### Working data
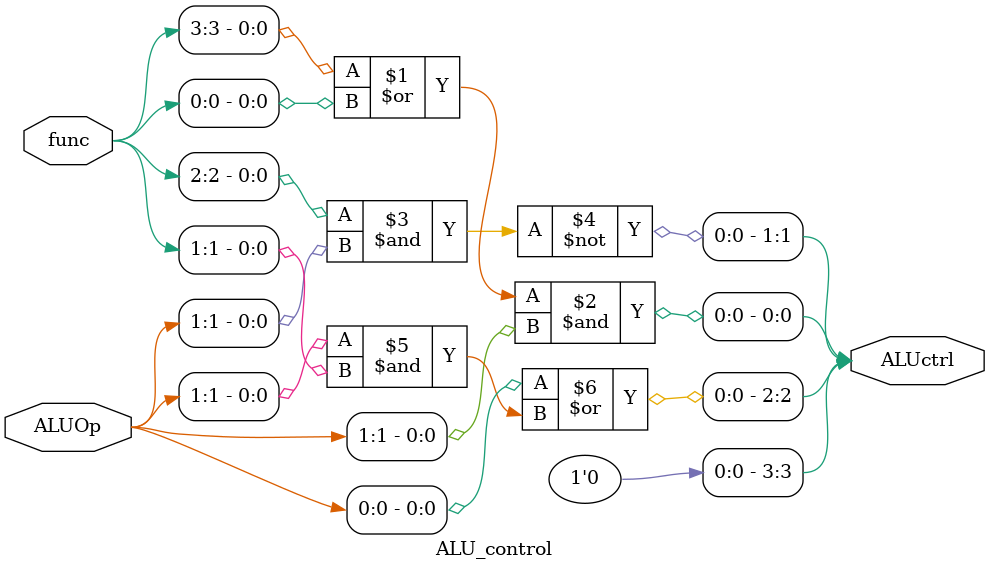
<source format=v>

module ALU_control(
    ALUOp,
    func,
    ALUctrl
);

//==== in/out declaration =================================
    input    [1:0] ALUOp;
    input    [5:0] func;
    output   [3:0] ALUctrl;

//==== combinational part =================================
    assign ALUctrl[3] = 1'b0;
    assign ALUctrl[0] = (func[3] | func[0]) & ALUOp[1];
    assign ALUctrl[1] = ~(func[2] & ALUOp[1]);
    assign ALUctrl[2] = ALUOp[0] | (ALUOp[1] & func[1]);

endmodule

</source>
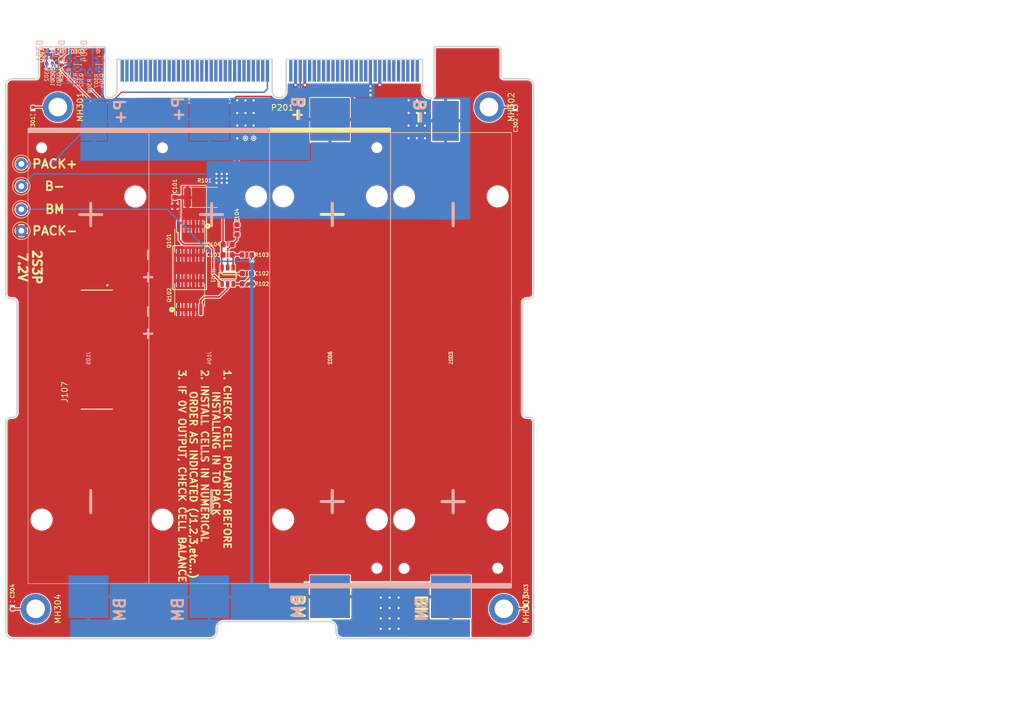
<source format=kicad_pcb>
(kicad_pcb (version 20211014) (generator pcbnew)

  (general
    (thickness 1.5748)
  )

  (paper "A4")
  (layers
    (0 "F.Cu" signal)
    (31 "B.Cu" signal)
    (32 "B.Adhes" user "B.Adhesive")
    (33 "F.Adhes" user "F.Adhesive")
    (34 "B.Paste" user)
    (35 "F.Paste" user)
    (36 "B.SilkS" user "B.Silkscreen")
    (37 "F.SilkS" user "F.Silkscreen")
    (38 "B.Mask" user)
    (39 "F.Mask" user)
    (40 "Dwgs.User" user "User.Drawings")
    (41 "Cmts.User" user "User.Comments")
    (42 "Eco1.User" user "User.Eco1")
    (43 "Eco2.User" user "User.Eco2")
    (44 "Edge.Cuts" user)
    (45 "Margin" user)
    (46 "B.CrtYd" user "B.Courtyard")
    (47 "F.CrtYd" user "F.Courtyard")
    (48 "B.Fab" user)
    (49 "F.Fab" user)
  )

  (setup
    (pad_to_mask_clearance 0.0508)
    (aux_axis_origin 53.2003 143.9799)
    (pcbplotparams
      (layerselection 0x00010fc_ffffffff)
      (disableapertmacros false)
      (usegerberextensions true)
      (usegerberattributes true)
      (usegerberadvancedattributes false)
      (creategerberjobfile false)
      (svguseinch false)
      (svgprecision 6)
      (excludeedgelayer true)
      (plotframeref false)
      (viasonmask false)
      (mode 1)
      (useauxorigin false)
      (hpglpennumber 1)
      (hpglpenspeed 20)
      (hpglpendiameter 15.000000)
      (dxfpolygonmode true)
      (dxfimperialunits true)
      (dxfusepcbnewfont true)
      (psnegative false)
      (psa4output false)
      (plotreference true)
      (plotvalue true)
      (plotinvisibletext false)
      (sketchpadsonfab false)
      (subtractmaskfromsilk false)
      (outputformat 1)
      (mirror false)
      (drillshape 0)
      (scaleselection 1)
      (outputdirectory "Fabrication Data/")
    )
  )

  (net 0 "")
  (net 1 "/VDD")
  (net 2 "B-")
  (net 3 "Net-(C101-Pad1)")
  (net 4 "PACK-")
  (net 5 "BM")
  (net 6 "PACK+")
  (net 7 "/V-")
  (net 8 "Net-(C103-Pad2)")
  (net 9 "Net-(D301-Pad1)")
  (net 10 "Net-(D301-Pad2)")
  (net 11 "Net-(D302-Pad1)")
  (net 12 "/SLI-Card/CHS")
  (net 13 "Net-(D302-Pad2)")
  (net 14 "Net-(D303-Pad1)")
  (net 15 "Net-(D303-Pad2)")
  (net 16 "Net-(D304-Pad1)")
  (net 17 "Net-(D304-Pad2)")
  (net 18 "/DOUT")
  (net 19 "/COUT")
  (net 20 "/Q1D_Q2S")
  (net 21 "/SLI-Card/SEP4")
  (net 22 "/SLI-Card/-X_SOLAR_PWR")
  (net 23 "/SLI-Card/-X_SOLAR_RTN")
  (net 24 "/SLI-Card/-X_SOLAR_TLE")
  (net 25 "/SLI-Card/H2-52")
  (net 26 "/SLI-Card/H1-52")
  (net 27 "/SLI-Card/H2-50")
  (net 28 "/SLI-Card/H1-50")
  (net 29 "/SLI-Card/USER_1")
  (net 30 "/SLI-Card/H1-46")
  (net 31 "/SLI-Card/H2-44")
  (net 32 "/SLI-Card/H1-44")
  (net 33 "/SLI-Card/H2-42")
  (net 34 "/SLI-Card/H1-42")
  (net 35 "/SLI-Card/H2-40")
  (net 36 "/SLI-Card/H1-40")
  (net 37 "/SLI-Card/H2-38")
  (net 38 "/SLI-Card/H1-38")
  (net 39 "/SLI-Card/H2-36")
  (net 40 "/SLI-Card/H1-36")
  (net 41 "/SLI-Card/H2-34")
  (net 42 "/SLI-Card/H1-34")
  (net 43 "/SLI-Card/5V_USB")
  (net 44 "/SLI-Card/SEP3")
  (net 45 "/SLI-Card/+Y_SOLAR_PWR")
  (net 46 "/SLI-Card/+Y_SOLAR_RTN")
  (net 47 "/SLI-Card/+Y_SOLAR_TLE")
  (net 48 "/SLI-Card/H2-51")
  (net 49 "/SLI-Card/H1-51")
  (net 50 "/SLI-Card/H2-49")
  (net 51 "/SLI-Card/USER_2")
  (net 52 "/SLI-Card/SELF_TEST")
  (net 53 "/SLI-Card/H1-45")
  (net 54 "/SLI-Card/H2-43")
  (net 55 "/SLI-Card/H1-43")
  (net 56 "/SLI-Card/H2-41")
  (net 57 "/SLI-Card/H1-41")
  (net 58 "/SLI-Card/H2-39")
  (net 59 "/SLI-Card/H1-39")
  (net 60 "/SLI-Card/H2-37")
  (net 61 "/SLI-Card/H1-37")
  (net 62 "/SLI-Card/H2-35")
  (net 63 "/SLI-Card/H1-35")
  (net 64 "/SLI-Card/H2-33")
  (net 65 "/SLI-Card/H1-33")
  (net 66 "/SLI-Card/AGND")
  (net 67 "/SLI-Card/H1-31")
  (net 68 "/SLI-Card/H2-28")
  (net 69 "/SLI-Card/H1-28")
  (net 70 "/SLI-Card/H2-26")
  (net 71 "/SLI-Card/H1-26")
  (net 72 "/SLI-Card/H2-24")
  (net 73 "/SLI-Card/H1-24")
  (net 74 "/SLI-Card/H2-22")
  (net 75 "/SLI-Card/H1-22")
  (net 76 "/SLI-Card/H2-20")
  (net 77 "/SLI-Card/H1-20")
  (net 78 "/SLI-Card/H2-18")
  (net 79 "/SLI-Card/H1-18")
  (net 80 "/SLI-Card/H2-16")
  (net 81 "/SLI-Card/H1-16")
  (net 82 "/SLI-Card/H2-14")
  (net 83 "/SLI-Card/H1-14")
  (net 84 "/SLI-Card/H2-12")
  (net 85 "/SLI-Card/H1-12")
  (net 86 "/SLI-Card/H2-10")
  (net 87 "/SLI-Card/H1-10")
  (net 88 "/SLI-Card/H2-8")
  (net 89 "/SLI-Card/H1-8")
  (net 90 "/SLI-Card/H2-6")
  (net 91 "/SLI-Card/H1-6")
  (net 92 "/SLI-Card/H2-4")
  (net 93 "/SLI-Card/H1-4")
  (net 94 "/SLI-Card/H2-2")
  (net 95 "/SLI-Card/+X_SOLAR_PWR")
  (net 96 "/SLI-Card/+X_SOLAR_RTN")
  (net 97 "/SLI-Card/+X_SOLAR_TLE")
  (net 98 "/SLI-Card/H1-27")
  (net 99 "/SLI-Card/H2-25")
  (net 100 "/SLI-Card/H1-25")
  (net 101 "/SLI-Card/H2-23")
  (net 102 "/SLI-Card/H1-23")
  (net 103 "/SLI-Card/H2-21")
  (net 104 "/SLI-Card/H1-21")
  (net 105 "/SLI-Card/H2-19")
  (net 106 "/SLI-Card/H1-19")
  (net 107 "/SLI-Card/H2-17")
  (net 108 "/SLI-Card/H1-17")
  (net 109 "/SLI-Card/H2-15")
  (net 110 "/SLI-Card/RBF")
  (net 111 "/SLI-Card/H2-13")
  (net 112 "/SLI-Card/H1-13")
  (net 113 "/SLI-Card/H2-11")
  (net 114 "/SLI-Card/H1-11")
  (net 115 "/SLI-Card/H2-9")
  (net 116 "/SLI-Card/H1-9")
  (net 117 "/SLI-Card/H2-7")
  (net 118 "/SLI-Card/H1-7")
  (net 119 "/SLI-Card/H2-5")
  (net 120 "/SLI-Card/H1-5")
  (net 121 "/SLI-Card/H2-3")
  (net 122 "/SLI-Card/H1-3")
  (net 123 "/SLI-Card/-Z_SOLAR_PWR")
  (net 124 "/SLI-Card/-Z_SOLAR_RTN")
  (net 125 "/SLI-Card/-Z_SOLAR_TLE")
  (net 126 "/SLI-Card/BUS_RESET")
  (net 127 "/SLI-Card/H1-30")
  (net 128 "/SLI-Card/SEP1")
  (net 129 "/SLI-Card/SEP2")
  (net 130 "Net-(Q301-Pad1)")
  (net 131 "Net-(Q302-Pad1)")
  (net 132 "Net-(Q303-Pad1)")
  (net 133 "Net-(Q304-Pad1)")
  (net 134 "/SLI-Card/H2-1")
  (net 135 "/SLI-Card/H1-1")
  (net 136 "/SLI-Card/3.3V_SYS")
  (net 137 "/SLI-Card/H1-2")

  (footprint "batteryboard-v01b_SLI_card:KEYSTONE-1042_ALT_J5" (layer "F.Cu") (at 129.2733 96.0501 -90))

  (footprint "custom-footprints:SOT95P280X130-6N" (layer "F.Cu") (at 91.1225 81.9785 90))

  (footprint "batteryboard-v01b_SLI_card:KEYSTONE-1042" (layer "F.Cu") (at 108.6231 96.0247 90))

  (footprint "Capacitor_SMD:C_0603_1608Metric" (layer "F.Cu") (at 91.1225 76.6445))

  (footprint "Capacitor_SMD:C_0603_1608Metric" (layer "F.Cu") (at 91.1225 78.4225))

  (footprint "Capacitor_SMD:C_0603_1608Metric" (layer "F.Cu") (at 94.4245 81.5975))

  (footprint "Capacitor_SMD:C_0603_1608Metric" (layer "F.Cu") (at 82.1055 69.342 -90))

  (footprint "Resistor_SMD:R_0603_1608Metric" (layer "F.Cu") (at 92.71 74.1045 -90))

  (footprint "Resistor_SMD:R_0603_1608Metric" (layer "F.Cu") (at 94.4245 78.4225 180))

  (footprint "Package_SO:SOIC-8_3.9x4.9mm_P1.27mm" (layer "F.Cu") (at 84.6455 85.2805 90))

  (footprint "Package_SO:SOIC-8_3.9x4.9mm_P1.27mm" (layer "F.Cu") (at 84.6455 76.0095 -90))

  (footprint "Resistor_SMD:R_0603_1608Metric" (layer "F.Cu") (at 94.4245 83.3755))

  (footprint "Resistor_SMD:R_2512_6332Metric" (layer "F.Cu") (at 87.249 68.58 180))

  (footprint "TestPoint:TestPoint_Loop_D1.80mm_Drill1.0mm_Beaded" (layer "F.Cu") (at 55.88 66.675 90))

  (footprint "TestPoint:TestPoint_Loop_D1.80mm_Drill1.0mm_Beaded" (layer "F.Cu") (at 55.88 70.612 90))

  (footprint "TestPoint:TestPoint_Loop_D1.80mm_Drill1.0mm_Beaded" (layer "F.Cu") (at 55.88 74.295 90))

  (footprint "TestPoint:TestPoint_Loop_D1.80mm_Drill1.0mm_Beaded" (layer "F.Cu") (at 55.88 62.865 90))

  (footprint "Capacitor_SMD:C_0402_1005Metric" (layer "F.Cu") (at 57.8485 53.6575 90))

  (footprint "Capacitor_SMD:C_0402_1005Metric" (layer "F.Cu") (at 140.2715 53.6575 90))

  (footprint "Capacitor_SMD:C_0402_1005Metric" (layer "F.Cu") (at 142.113 138.3665 -90))

  (footprint "Capacitor_SMD:C_0402_1005Metric" (layer "F.Cu") (at 54.356 138.43 -90))

  (footprint "SLI-Blank-Card:APA2107x" (layer "F.Cu") (at 62.792178 43.59148 -90))

  (footprint "SLI-Blank-Card:125mil_hole" (layer "F.Cu") (at 62.1184 53.1572 90))

  (footprint "SLI-Blank-Card:125mil_hole" (layer "F.Cu") (at 135.7784 53.1572 90))

  (footprint "SLI-Blank-Card:125mil_hole" (layer "F.Cu") (at 138.3184 138.8872 90))

  (footprint "SLI-Blank-Card:125mil_hole" (layer "F.Cu") (at 58.3184 138.8872 90))

  (footprint "SLI-Blank-Card:HSEC8-160-CARD-EDGE" (layer "F.Cu") (at 98.72222 45.004353))

  (footprint "Package_TO_SOT_SMD:SOT-723" (layer "F.Cu") (at 60.579 44.1706 90))

  (footprint "Resistor_SMD:R_0402_1005Metric" (layer "F.Cu") (at 62.6618 45.466 90))

  (footprint "Resistor_SMD:R_0402_1005Metric" (layer "F.Cu") (at 60.6806 45.6946))

  (footprint "S2M-110-02-F-D:SAMTEC_S2M-110-02-X-D" (layer "F.Cu") (at 68.3 94.6 90))

  (footprint "batteryboard-v01b_SLI_card:KEYSTONE-1042" (layer "B.Cu") (at 87.9983 96.0501 90))

  (footprint "batteryboard-v01b_SLI_card:KEYSTONE-1042_ALT_J1" (layer "B.Cu") (at 129.2733 96.0247 -90))

  (footprint "batteryboard-v01b_SLI_card:KEYSTONE-1042" (layer "B.Cu") (at 108.6231 96.0247 -90))

  (footprint "batteryboard-v01b_SLI_card:KEYSTONE-1042_alt_J4" (layer "B.Cu") (at 67.3481 96.0501 90))

  (footprint "SLI-Blank-Card:APA2107x" (layer "B.Cu") (at 61.392181 43.59148 -90))

  (footprint "SLI-Blank-Card:APA2107x" (layer "B.Cu") (at 65.192173 43.59148 -90))

  (footprint "SLI-Blank-Card:APA2107x" (layer "B.Cu") (at 68.992191 43.59148 -90))

  (footprint "Package_TO_SOT_SMD:SOT-723" (layer "B.Cu") (at 61.7474 45.1866))

  (footprint "Package_TO_SOT_SMD:SOT-723" (layer "B.Cu") (at 65.532 45.1866))

  (footprint "Package_TO_SOT_SMD:SOT-723" (layer "B.Cu") (at 69.2404 45.1866))

  (footprint "Resistor_SMD:R_0402_1005Metric" (layer "B.Cu") (at 60.198 45.2882 90))

  (footprint "Resistor_SMD:R_0402_1005Metric" (layer "B.Cu") (at 64.0334 45.2882 90))

  (footprint "Resistor_SMD:R_0402_1005Metric" (layer "B.Cu") (at 67.6148 47.244 90))

  (footprint "Resistor_SMD:R_0402_1005Metric" (layer "B.Cu")
    (tedit 5F68FEEE) (tstamp 00000000-0000-0000-0000-0000618700a1)
    (at 61.6712 46.736)
    (descr "Resistor SMD 0402 (1005 Metric), square (rectangular) end terminal, IPC_7351 nominal, (Body size source: IPC-SM-782 page 72, https://www.pcb-3d.com/wordpress/wp-content/uploads/ipc-sm-782a_amendment_1_and_2.pdf), generated with kicad-footprint-generator")
    (tags "resistor")
    (property "Sheetfile" "Blank-Card-Default.kicad_sch")
    (property "Sheetname" "Blank-Card-Default")
    (path "/00000000-0000-0000-0000-000061874fa3/00000000-0000-0000-0000-000061d3502c/00000000-0000-0000-0000-000061e03a36")
    (attr smd)
    (fp_text reference "R301" (at -0.4572 1.651 90) (layer "B.SilkS")
      (effects (font (size 0.635 0.635) (thickness 0.127)) (justify mirror))
      (tstamp 0fc5db66-6188-4c1f-bb14-0868bef113eb)
    )
    (fp_text value "1.5k" (at 0 -1.17) (layer "B.Fab")
      (effects (font (size 1 1) (thickness 0.15)) (justify mirror))
      (tstamp 3d6cdd62-5634-4e30-acf8-1b9c1dbf6653)
    )
    (fp_text user "${REFERENCE}" (at 0 0) (layer "B.Fab")
      (effects (font (size 0.635 0.635) (thickness 0.127)) (justify mirror))
      (tstamp fc4ad874-c922-4070-89f9-7262080469d8)
    )
    (fp_line (start -0.153641 -0.38) (end 0.153641 -0.38) (layer "B.SilkS") (width 0.12) (tstamp 20caf6d2-76a7-497e-ac56-f6d31eb9027b))
    (fp_line (start -0.153641 0.38) (end 0.153641 0.38) (layer "B.SilkS") (width 0.12) (tstamp 2f291a4b-4ecb-4692-9ad2-324f9784c0d4))
    (fp_line (start -0.93 -0.47) (end -0.93 0.47) (layer "B.CrtYd") (width 0.05) (tstamp 759788bd-3cb9-4d38-b58c-5cb10b7dca6b))
    (fp_line (start 0.93 -0.47) (end -0.93 -0.47) (layer "B.CrtYd") (width 0.05) (tstamp bb59b92a-e4d0-4b9e-82cd-26304f5c15b8))
    (fp_line (start -0.93 0.47) (end 0.93 0.47) (layer "B.CrtYd") (width 0.05) (tstamp f44d04c5-0d17-4d52-8328-ef3b4fdfba5f))
    (fp_line (start 0.93 0.47) (end 0.93 -0.47) (layer "B.CrtYd") (width 0.05) (tstamp f6983918-fe05-46ea-b355-bc522ec53440))
    (fp_line (start -0.525 -0.27) (end -0.525 0.27) (layer "B.Fab") (width 0.1) (tstamp 319639ae-c2c5-486d-93b1-d03bb1b64252))
    (fp_line (start -0.525 0.27) (end 0.525 0.27) (layer "B.Fab") (width 0.1) (tstamp 3a70978e-dcc2-4620-a99c-514362812927))
    (fp_line (start 0.525 0.27) (end 0.525 -0.27) (layer "B.Fab") (width 0.1) (tstamp 62a1f3d4-027d-4ecf-a37a-6fcf4263e9d2))
    (fp_line (start 0.525 -0.27) (end -0.525 -0.27) (layer "B.Fab") (width 0.1) (tstamp f447e585-df78-4239-b8cb-4653b3837bb1))
    (pad "1" smd roundrect locked (at -0.51 0) (size 0.54 0.64) (layers "B.Cu" "B.Paste" "B.Mask") (roundrect_rratio 0.25)
      (net 130 "Net-(Q301-Pad1)") (pintype "passive") (tstamp c71f56c1-5b7c-4373-9716-fffac482104c))
    (pad "2" smd roundrect locked (at 0.51 0) (size 0.54 0.64) (lay
... [233985 chars truncated]
</source>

### The task
Please state how many lines in the listing hold the string "thickness", giving the number alone.

### Answer to the problem
4